*** SOURCE DATA ***
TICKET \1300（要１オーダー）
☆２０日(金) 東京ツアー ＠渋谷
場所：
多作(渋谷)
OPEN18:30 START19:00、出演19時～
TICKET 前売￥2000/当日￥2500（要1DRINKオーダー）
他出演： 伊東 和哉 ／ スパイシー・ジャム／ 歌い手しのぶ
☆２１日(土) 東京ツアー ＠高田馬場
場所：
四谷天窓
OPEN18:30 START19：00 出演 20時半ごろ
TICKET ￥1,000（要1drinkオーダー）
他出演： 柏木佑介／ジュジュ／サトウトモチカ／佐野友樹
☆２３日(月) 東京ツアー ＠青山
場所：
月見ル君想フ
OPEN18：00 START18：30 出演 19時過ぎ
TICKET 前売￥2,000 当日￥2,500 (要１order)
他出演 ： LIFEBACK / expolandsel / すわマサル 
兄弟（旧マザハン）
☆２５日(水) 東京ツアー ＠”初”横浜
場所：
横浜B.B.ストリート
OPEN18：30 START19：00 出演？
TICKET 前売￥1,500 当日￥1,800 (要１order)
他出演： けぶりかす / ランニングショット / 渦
*** End of SOURCE DATA ***
> _BRIEF_
Looking back at the data above, tally each line that includes the word "TICKET", then answer with the total alone.

> _WRITTEN SOLUTION_
5